Starting with state 310, it can be seen that the PLA will examine the state register and the condition input registers 302 to determine whether the state is 310 and whether the video scan signal is asserted or not asserted. If the video scan signal is asserted then the next state is equal to 311 and we move down FIG. 12 from state 310 to state 311. If, on the other hand the video scan signal is not asserted during state 310, then the next state is still state 310 causing the PLA 300 to recycle to the beginning of the processing state sequence.

At state 311, the PLA determines the status of the horizontal scan signal. If the horizontal scan signal is not asserted then the next state is still state 311 causing the PLA to recycle back to state 311. If, on the other hand, the horizontal scan signal begins then the PLA sets the next state as state 312, again moving further down FIG. 12's processing sequence diagram. During state 312, the PLA examines the status of the horizontal scan signal. If, during that state, the horizontal scan signal is asserted (indicating that the incoming data is still on the same horizontal scan line) then the control signals are asserted as shown in state 312 of FIG. 12. At each input clock, during state 312, the finite state machine reexamines the status of the horizontal scan signal; if the data is on the same horizontal scan line the horizontal scan signal will still be asserted and the state machine will recycle back to the beginning of state 312 causing the various control signals shown in state 312 of FIG. 12 to be asserted. If, at a particular input clock during state 312, the horizontal scan signal is not asserted then the state machine sets the next state to 313.

At state 313, the state machine executes the same processing required for state 311 except that the next state while on state 313 is of course state 314 and that if the horizontal scan signal is not asserted the next state is the prior state, i.e. state 313. The processing continues in a similar manner as shown in FIG. 14.

* DATA SHOWN
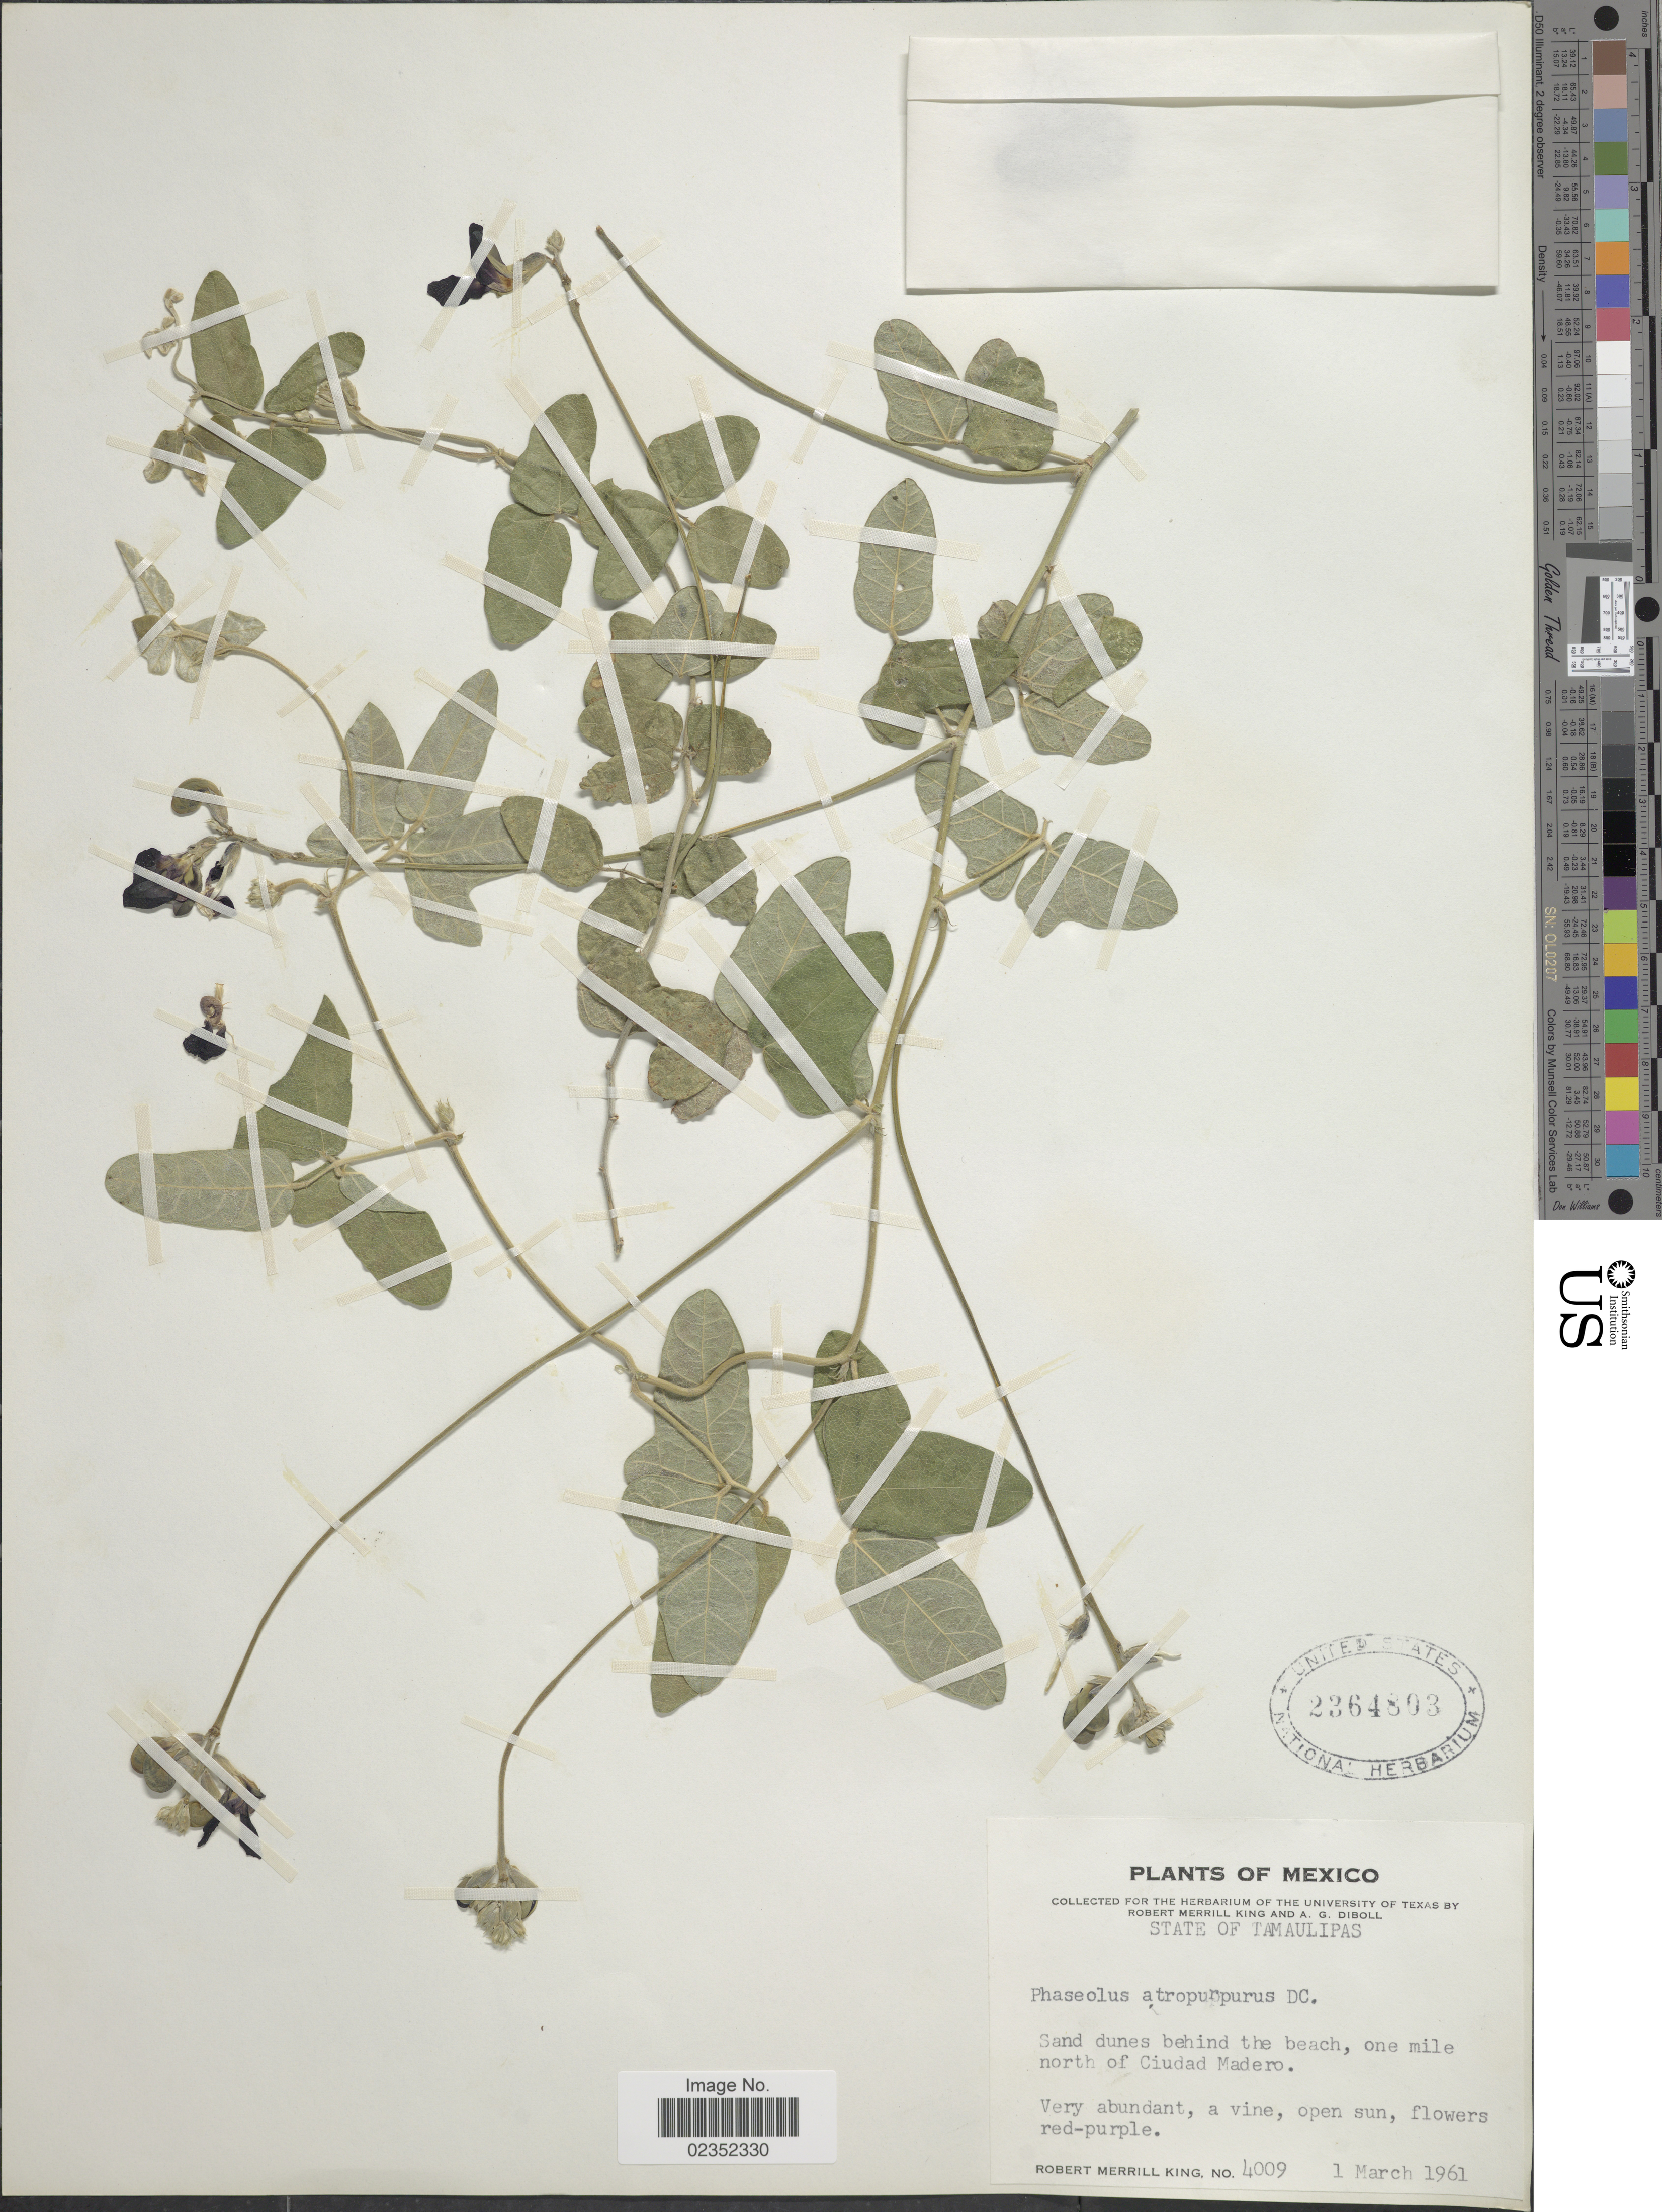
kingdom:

* STATED PROBLEM A
Rewrite the state machine passage from "Starting with state" to "processing state sequence.", changing "video scan signal" to "frame sync signal" wherever it appears.
* STATED PROBLEM B
Write the next part of the state machine passage, picking up after its final sentence.

* OUTPUT A
Starting with state 310, it can be seen that the PLA will examine the state register and the condition input registers 302 to determine whether the state is 310 and whether the frame sync signal is asserted or not asserted. If the frame sync signal is asserted then the next state is equal to 311 and we move down FIG. 12 from state 310 to state 311. If, on the other hand the frame sync signal is not asserted during state 310, then the next state is still state 310 causing the PLA 300 to recycle to the beginning of the processing state sequence.

* OUTPUT B
If the horizontal scan line starts (which is indicated by the assertion of the horizontal scan signal) then the state machine moves from state 313 to state 314, which is the second pass. During state 314 the second pass scan line is inputted while the various control signals are set as shown in state 314 on FIG. 12. At the end of the second pass (indicated by the fact that the horizontal scan signal is not asserted) then the state machine jumps from state 314 to state 315 which waits for the start of the next horizontal scan. The state machine recirculates during state 315 until the next horizontal scan starts, which is indicated by the assertion of the horizontal scan signal. When that signal is asserted the state machine jumps from state 315 to state 316 which is the processing of the third/first pass. The processing of that pass continues during state 316. As long as the horizontal scan signal is asserted during state 316 the next state is state 316. At the end of that horizontal scan (the third pass) the state machine, at the next input clock, moves to state 317 during which the dual clock shift register 7 is cleared by asserting the clear signal coupled to the shift register 151 as shown in FIGS. 7 and 8. Also during state 317, the finite state machine checks for the end of the vertical scan which is indicated by the fact that the vertical scan signal is not asserted. Therefore, if the vertical scan is asserted during state 317, at the next input clock, the state machine will jump from state 317 to state 313 (i.e. next state is set at state 313) to continue processing of the next horizontal scan line from the high resolution image. If, the vertical scan is not asserted (as during vertical retracing) then the state machine at the next input clock, will recirculate from state 317 to state 310.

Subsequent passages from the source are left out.